RECORDED DATA =
◆ ◆ ◆ ◆ ◆

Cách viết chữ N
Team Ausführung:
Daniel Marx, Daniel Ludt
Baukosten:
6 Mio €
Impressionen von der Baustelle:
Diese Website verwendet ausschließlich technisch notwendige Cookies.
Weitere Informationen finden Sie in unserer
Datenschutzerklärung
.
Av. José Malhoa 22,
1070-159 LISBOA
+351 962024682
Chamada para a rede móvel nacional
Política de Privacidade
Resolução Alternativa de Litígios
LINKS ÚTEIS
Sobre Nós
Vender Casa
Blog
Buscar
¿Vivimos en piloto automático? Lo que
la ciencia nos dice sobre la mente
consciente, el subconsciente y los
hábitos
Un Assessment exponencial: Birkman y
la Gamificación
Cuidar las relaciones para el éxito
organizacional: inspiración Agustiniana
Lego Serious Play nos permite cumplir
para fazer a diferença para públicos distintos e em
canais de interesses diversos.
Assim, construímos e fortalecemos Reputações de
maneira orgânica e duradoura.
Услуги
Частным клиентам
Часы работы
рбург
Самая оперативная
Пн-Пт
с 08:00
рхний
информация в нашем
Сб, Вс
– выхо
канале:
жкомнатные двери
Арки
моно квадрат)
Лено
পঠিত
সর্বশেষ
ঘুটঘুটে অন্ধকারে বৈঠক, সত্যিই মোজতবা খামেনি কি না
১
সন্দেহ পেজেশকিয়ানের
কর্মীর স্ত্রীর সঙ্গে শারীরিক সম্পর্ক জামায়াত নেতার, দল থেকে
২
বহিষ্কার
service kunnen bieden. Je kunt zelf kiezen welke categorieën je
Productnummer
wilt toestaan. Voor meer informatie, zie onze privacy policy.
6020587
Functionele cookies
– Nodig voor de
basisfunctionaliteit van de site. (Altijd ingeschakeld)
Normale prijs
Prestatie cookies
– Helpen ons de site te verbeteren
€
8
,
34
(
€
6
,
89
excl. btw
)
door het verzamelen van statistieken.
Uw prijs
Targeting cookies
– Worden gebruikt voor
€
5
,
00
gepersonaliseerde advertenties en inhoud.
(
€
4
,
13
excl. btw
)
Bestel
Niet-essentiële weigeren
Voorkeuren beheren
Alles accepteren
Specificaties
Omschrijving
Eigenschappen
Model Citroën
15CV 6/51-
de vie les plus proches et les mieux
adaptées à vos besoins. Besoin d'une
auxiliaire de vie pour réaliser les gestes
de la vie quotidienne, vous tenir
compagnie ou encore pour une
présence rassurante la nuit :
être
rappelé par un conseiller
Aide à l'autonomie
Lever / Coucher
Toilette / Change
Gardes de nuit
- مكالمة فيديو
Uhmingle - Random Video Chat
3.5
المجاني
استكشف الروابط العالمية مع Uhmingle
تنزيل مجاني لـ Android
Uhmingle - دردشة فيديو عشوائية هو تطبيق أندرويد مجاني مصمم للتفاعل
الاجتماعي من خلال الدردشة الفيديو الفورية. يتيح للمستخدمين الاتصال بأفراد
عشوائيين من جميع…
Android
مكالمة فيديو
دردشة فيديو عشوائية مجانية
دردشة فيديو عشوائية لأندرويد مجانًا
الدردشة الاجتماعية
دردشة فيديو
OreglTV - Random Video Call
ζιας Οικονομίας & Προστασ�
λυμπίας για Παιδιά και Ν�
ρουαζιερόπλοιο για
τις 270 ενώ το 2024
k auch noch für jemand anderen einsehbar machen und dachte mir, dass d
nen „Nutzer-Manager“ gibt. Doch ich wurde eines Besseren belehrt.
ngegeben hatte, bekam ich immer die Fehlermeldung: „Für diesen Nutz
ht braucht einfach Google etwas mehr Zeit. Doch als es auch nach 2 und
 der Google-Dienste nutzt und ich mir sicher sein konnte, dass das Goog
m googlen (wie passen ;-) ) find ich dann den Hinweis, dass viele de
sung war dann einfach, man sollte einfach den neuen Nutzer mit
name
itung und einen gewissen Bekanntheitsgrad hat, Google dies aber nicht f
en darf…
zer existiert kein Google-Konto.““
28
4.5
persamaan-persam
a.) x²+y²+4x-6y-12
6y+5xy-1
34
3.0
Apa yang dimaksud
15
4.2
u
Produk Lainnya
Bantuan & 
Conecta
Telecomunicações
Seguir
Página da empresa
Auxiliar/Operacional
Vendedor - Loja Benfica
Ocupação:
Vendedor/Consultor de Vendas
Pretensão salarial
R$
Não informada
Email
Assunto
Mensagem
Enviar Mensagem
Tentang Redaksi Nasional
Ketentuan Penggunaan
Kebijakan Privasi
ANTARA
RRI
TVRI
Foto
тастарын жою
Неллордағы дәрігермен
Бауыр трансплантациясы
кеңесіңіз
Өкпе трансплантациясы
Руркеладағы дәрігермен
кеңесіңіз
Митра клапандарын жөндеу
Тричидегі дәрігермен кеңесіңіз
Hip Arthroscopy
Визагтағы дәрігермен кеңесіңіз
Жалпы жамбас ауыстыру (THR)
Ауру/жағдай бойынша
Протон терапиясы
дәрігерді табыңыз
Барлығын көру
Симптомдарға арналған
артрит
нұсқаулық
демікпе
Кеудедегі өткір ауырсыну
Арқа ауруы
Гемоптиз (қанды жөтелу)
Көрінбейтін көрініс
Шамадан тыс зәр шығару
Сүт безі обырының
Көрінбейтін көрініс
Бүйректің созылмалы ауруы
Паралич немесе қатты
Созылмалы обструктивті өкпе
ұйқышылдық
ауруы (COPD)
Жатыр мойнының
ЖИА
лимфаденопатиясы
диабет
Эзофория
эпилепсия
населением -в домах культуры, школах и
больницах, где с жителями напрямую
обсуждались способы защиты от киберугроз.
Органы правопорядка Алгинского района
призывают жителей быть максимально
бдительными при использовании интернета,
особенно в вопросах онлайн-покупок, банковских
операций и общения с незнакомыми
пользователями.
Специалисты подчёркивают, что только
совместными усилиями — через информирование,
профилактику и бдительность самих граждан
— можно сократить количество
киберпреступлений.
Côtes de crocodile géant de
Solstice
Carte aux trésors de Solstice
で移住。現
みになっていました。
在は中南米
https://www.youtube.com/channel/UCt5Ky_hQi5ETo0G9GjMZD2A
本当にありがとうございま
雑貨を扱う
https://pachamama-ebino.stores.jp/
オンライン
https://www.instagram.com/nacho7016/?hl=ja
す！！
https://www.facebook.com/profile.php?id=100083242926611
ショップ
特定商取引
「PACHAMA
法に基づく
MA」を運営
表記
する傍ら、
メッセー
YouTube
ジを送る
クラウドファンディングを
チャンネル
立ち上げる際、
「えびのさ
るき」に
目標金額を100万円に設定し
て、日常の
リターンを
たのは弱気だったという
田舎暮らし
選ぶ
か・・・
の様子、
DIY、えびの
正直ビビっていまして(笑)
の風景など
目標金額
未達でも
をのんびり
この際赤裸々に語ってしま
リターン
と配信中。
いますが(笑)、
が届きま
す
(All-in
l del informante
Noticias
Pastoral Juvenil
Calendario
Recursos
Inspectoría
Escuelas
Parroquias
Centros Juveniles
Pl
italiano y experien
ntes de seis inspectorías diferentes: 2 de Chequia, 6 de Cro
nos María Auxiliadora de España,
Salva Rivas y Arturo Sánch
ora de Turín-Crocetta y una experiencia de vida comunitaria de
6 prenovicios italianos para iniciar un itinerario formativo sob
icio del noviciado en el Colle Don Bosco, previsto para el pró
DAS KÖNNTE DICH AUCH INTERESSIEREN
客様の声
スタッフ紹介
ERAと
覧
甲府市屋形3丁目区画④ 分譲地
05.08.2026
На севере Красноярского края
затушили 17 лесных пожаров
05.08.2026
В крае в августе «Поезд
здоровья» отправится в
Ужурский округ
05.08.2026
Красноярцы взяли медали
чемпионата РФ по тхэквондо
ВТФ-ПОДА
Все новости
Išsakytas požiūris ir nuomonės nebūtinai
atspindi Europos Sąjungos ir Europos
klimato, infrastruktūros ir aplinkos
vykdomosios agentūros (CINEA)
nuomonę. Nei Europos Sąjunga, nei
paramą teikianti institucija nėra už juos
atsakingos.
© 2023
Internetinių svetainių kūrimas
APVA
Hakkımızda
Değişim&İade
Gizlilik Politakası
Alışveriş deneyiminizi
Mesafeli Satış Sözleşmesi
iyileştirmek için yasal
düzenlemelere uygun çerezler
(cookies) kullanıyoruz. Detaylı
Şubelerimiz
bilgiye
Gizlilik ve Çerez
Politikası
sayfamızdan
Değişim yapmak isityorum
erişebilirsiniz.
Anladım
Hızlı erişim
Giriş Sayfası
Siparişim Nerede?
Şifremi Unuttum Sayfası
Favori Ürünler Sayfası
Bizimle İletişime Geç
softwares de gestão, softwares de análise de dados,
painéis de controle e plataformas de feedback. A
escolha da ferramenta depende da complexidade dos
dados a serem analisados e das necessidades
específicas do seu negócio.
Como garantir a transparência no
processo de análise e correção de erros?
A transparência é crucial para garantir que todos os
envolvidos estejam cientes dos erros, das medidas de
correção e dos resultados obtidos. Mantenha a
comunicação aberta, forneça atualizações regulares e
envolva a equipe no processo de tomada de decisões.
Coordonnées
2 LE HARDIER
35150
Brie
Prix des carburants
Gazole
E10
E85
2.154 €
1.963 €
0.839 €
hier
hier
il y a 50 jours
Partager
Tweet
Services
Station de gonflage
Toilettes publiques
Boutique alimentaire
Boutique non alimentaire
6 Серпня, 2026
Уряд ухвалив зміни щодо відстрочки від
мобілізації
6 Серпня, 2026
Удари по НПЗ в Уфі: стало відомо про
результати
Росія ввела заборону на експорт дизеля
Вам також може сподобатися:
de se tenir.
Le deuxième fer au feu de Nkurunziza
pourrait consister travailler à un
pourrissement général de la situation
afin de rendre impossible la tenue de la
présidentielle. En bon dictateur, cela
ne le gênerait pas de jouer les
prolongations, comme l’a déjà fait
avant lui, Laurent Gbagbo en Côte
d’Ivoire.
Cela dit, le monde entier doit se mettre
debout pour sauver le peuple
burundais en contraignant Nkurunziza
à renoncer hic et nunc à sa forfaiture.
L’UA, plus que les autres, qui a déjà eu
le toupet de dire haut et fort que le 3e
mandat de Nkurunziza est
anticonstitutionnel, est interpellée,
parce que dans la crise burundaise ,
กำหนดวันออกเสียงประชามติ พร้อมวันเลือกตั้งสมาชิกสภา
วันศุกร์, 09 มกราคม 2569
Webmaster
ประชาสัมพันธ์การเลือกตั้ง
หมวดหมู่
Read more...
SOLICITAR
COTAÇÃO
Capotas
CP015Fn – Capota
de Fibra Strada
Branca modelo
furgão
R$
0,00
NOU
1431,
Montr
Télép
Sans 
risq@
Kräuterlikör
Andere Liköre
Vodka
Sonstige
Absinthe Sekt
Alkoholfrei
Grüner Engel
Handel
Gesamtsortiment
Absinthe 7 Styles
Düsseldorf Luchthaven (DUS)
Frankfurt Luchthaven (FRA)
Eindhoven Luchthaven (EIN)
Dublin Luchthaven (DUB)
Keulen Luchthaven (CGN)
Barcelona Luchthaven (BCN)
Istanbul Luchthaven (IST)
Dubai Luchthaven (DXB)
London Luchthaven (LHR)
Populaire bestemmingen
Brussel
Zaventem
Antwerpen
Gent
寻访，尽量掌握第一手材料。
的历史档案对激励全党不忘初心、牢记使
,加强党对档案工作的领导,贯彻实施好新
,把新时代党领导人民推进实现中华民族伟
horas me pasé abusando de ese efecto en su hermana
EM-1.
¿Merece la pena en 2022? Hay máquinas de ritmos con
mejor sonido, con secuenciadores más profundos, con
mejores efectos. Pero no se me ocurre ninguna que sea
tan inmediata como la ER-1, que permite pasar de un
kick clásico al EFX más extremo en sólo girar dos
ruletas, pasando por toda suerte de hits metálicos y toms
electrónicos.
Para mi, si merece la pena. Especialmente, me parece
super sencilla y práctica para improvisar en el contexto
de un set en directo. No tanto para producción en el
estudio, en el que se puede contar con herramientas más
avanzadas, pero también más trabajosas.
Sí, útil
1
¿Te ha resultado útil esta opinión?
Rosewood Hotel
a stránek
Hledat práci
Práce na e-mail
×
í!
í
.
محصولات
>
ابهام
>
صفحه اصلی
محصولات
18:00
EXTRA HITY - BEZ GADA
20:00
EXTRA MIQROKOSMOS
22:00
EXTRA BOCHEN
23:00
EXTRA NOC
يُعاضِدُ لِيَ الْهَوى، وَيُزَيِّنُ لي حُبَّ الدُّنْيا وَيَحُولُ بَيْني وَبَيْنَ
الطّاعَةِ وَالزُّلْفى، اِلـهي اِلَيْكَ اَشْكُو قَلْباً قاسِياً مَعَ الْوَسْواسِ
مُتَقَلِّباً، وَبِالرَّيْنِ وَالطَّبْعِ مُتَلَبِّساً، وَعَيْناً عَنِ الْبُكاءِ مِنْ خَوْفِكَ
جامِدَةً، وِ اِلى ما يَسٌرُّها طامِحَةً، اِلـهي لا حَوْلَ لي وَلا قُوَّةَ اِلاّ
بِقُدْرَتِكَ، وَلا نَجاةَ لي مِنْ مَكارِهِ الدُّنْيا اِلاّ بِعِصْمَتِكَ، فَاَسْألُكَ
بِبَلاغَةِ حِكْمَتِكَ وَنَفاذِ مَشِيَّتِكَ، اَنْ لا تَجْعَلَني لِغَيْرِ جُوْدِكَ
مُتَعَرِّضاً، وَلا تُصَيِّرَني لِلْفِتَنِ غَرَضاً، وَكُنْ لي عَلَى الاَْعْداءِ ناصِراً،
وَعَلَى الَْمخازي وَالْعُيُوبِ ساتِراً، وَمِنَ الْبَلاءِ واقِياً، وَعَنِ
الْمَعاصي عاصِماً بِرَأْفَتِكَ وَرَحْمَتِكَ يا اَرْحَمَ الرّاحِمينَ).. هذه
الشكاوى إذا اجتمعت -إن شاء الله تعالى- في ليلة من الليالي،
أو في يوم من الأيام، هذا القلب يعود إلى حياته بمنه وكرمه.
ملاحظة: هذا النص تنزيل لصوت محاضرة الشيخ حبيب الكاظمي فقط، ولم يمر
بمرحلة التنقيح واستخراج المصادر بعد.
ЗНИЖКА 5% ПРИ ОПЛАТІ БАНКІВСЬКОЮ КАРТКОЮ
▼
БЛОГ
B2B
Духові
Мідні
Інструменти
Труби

◆ ◆ ◆ ◆ ◆

Locate the word "Değişim" in the records above, and return each line that has it.

RESULT OF THE EXERCISE =
Değişim&İade
Değişim yapmak isityorum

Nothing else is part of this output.